Betty sighed. “It’s not that simple. You see, they—his board of directors, plus the officials in charge of San Francisco’s participation—they insist on a live performance.”
Partly I knew what she was talking about, partly she explained further. Freeman Riefenstahl had pioneered the revival of in—the-flesh opera. Yes, he said, we have holographic records of the greatest artists; yes, we can use computers to generate original works and productions which no mortal being could possibly match. Yet neither approach will bring forth new artists with new concepts of a part, nor do they give individual brains a chance to create—and, when a million fresh ideas are flowing in to us from the galaxy, natural-born genius must create or else revolt.

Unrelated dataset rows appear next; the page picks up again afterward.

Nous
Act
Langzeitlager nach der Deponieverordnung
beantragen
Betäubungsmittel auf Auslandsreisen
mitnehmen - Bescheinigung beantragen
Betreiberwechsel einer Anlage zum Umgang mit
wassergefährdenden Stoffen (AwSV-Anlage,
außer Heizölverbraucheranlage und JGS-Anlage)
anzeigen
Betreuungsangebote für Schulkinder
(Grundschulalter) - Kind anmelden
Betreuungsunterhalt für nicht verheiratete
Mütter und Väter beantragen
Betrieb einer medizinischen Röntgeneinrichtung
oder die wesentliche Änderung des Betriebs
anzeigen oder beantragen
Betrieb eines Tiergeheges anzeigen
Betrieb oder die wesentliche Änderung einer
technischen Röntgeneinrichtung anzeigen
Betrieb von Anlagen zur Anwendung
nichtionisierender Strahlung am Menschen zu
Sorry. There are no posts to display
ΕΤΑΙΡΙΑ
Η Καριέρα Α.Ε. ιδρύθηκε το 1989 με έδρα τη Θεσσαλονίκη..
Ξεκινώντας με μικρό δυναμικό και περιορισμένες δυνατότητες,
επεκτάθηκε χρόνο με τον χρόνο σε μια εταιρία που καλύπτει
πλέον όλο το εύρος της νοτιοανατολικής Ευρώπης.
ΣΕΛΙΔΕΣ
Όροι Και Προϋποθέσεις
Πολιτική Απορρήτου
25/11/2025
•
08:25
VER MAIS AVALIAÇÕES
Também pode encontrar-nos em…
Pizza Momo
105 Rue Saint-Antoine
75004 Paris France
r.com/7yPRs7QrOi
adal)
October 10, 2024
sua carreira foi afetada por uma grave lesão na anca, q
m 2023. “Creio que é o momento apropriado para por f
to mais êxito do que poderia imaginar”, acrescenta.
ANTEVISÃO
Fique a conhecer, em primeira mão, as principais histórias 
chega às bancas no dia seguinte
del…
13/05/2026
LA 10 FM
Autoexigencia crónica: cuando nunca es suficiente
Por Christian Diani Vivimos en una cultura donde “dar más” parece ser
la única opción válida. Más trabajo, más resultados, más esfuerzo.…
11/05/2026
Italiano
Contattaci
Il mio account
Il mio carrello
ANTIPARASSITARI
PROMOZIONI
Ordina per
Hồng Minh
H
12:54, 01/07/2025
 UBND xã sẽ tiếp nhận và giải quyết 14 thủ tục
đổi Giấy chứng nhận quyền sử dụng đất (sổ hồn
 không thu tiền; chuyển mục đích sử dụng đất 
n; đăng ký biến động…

“Let us by all means use technical tricks where they are indicated, as for special effects,” Freeman Riefenstahl said. “But let us never forget that music is only alive in a living performer.”
While I don’t claim to be very esthetic, I tuned in his shows whenever I could. They did have an excitement which no tape and no calculated stimulus interplay—no matter how excellent—can duplicate.
“His case is like yours,” Betty told me near the start of our acquaintance. “We could send robots to space. Nevertheless men go, at whatever risk.” That was when I stopped thinking of her as merely pretty.
Tonight, her voice gone bleak, she said: “Dad succeeded too well. He’s been doing contemporary things, you know, letting the archives handle the archaic. Now they insist he won’t be showing sufficient respect, as a representative of the Integrate, for the Human Ethos, unless he puts on a historic item, live, as the Opera Company’s share of the Festival.”